Exercise requirements: After reading the entries below, report how many lines have the string "intention" in them, giving the number alone.

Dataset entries
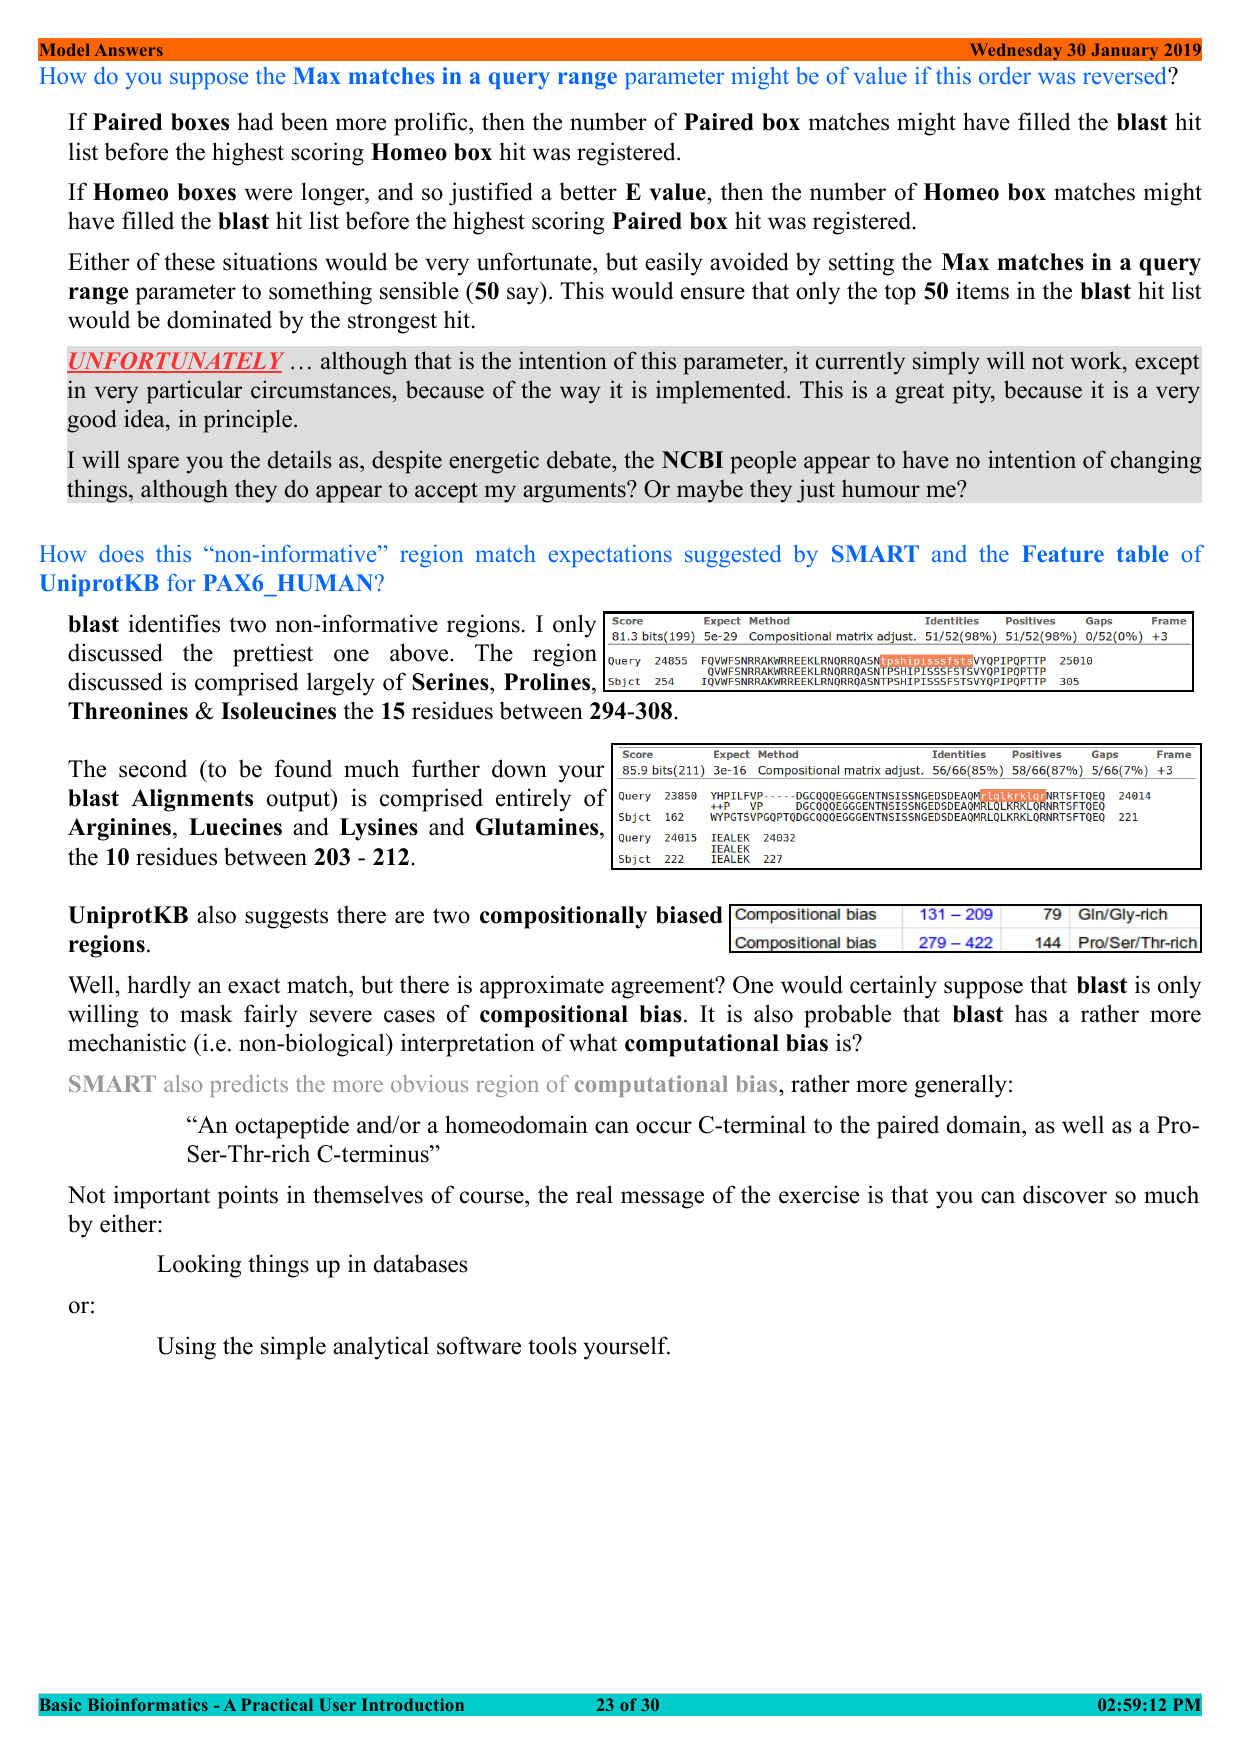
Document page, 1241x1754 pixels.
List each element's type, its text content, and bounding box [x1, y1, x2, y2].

picture [731, 906, 1200, 951]
text [613, 745, 1200, 868]
text The second (to be found much further down your blast Alignments output) is comprised entirely of Arginines, Luecines and Lysines and Glutamines, the 10 residues between 203 - 212. [68, 754, 611, 870]
text Not important points in themselves of course, the real message of the exercise is that you can discover so much by either: [68, 1179, 1202, 1238]
text SMART also predicts the more obvious region of computational bias, rather more generally: [68, 1069, 1202, 1098]
text UniprotKB also suggests there are two compositionally biased regions. [68, 900, 1202, 958]
text I will spare you the details as, despite energetic debate, the NCBI people appear to have no intention of changing things, although they do appear to accept my arguments? Or maybe they just humour me? [67, 445, 1202, 503]
text Well, hardly an exact match, but there is approximate agreement? One would certainly suppose that blast is only willing to mask fairly severe cases of compositional bias. It is also probable that blast has a rather more mechanistic (i.e. non-biological) interpretation of what computational bias is? [68, 970, 1202, 1057]
picture [616, 747, 1197, 865]
text blast identifies two non-informative regions. I only discussed the prettiest one above. The region discussed is comprised largely of Serines, Prolines, Threonines & Isoleucines the 15 residues between 294-308. [68, 608, 1202, 725]
text “An octapeptide and/or a homeodomain can occur C-terminal to the paired domain, as well as a Pro-Ser-Thr-rich C-terminus” [186, 1109, 1202, 1168]
text How do you suppose the Max matches in a query range parameter might be of value if this order was reversed? [38, 61, 1202, 89]
picture [605, 614, 1192, 690]
text If Paired boxes had been more prolific, then the number of Paired box matches might have filled the blast hit list before the highest scoring Homeo box hit was registered. [68, 107, 1202, 165]
text or: [68, 1290, 1202, 1319]
text Using the simple analytical software tools yourself. [157, 1331, 1202, 1360]
text How does this “non-informative” region match expectations suggested by SMART and the Feature table of UniprotKB for PAX6_HUMAN? [38, 538, 1202, 597]
text If Homeo boxes were longer, and so justified a better E value, then the number of Homeo box matches might have filled the blast hit list before the highest scoring Paired box hit was registered. [68, 177, 1202, 235]
text UNFORTUNATELY … although that is the intention of this parameter, it currently simply will not work, except in very particular circumstances, because of the way it is implemented. This is a great pity, because it is a very good idea, in principle. [67, 346, 1202, 433]
text Looking things up in databases [157, 1249, 1202, 1278]
text Either of these situations would be very unfortunate, but easily avoided by setting the Max matches in a query range parameter to something sensible (50 say). This would ensure that only the top 50 items in the blast hit list would be dominated by the strongest hit. [68, 247, 1202, 334]
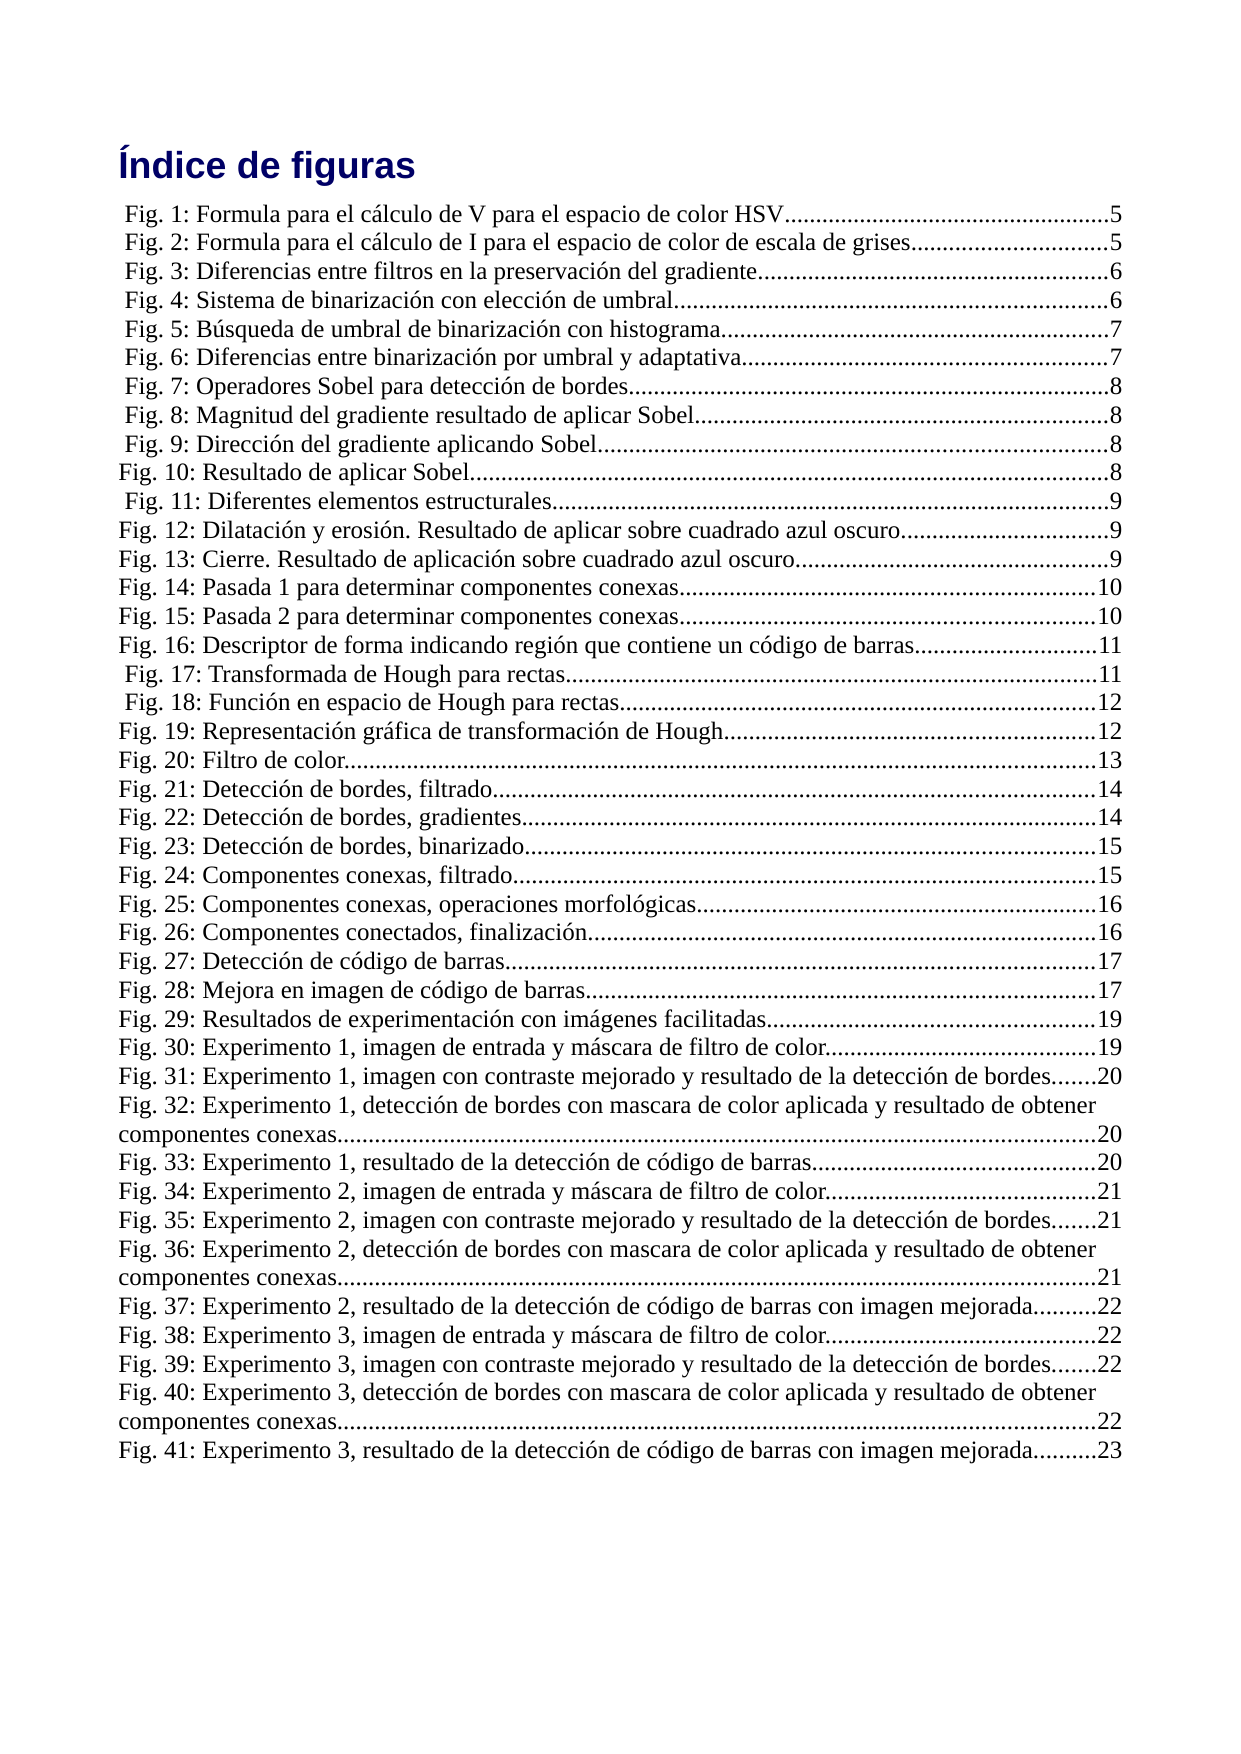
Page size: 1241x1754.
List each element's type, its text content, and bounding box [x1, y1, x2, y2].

Answer space: 2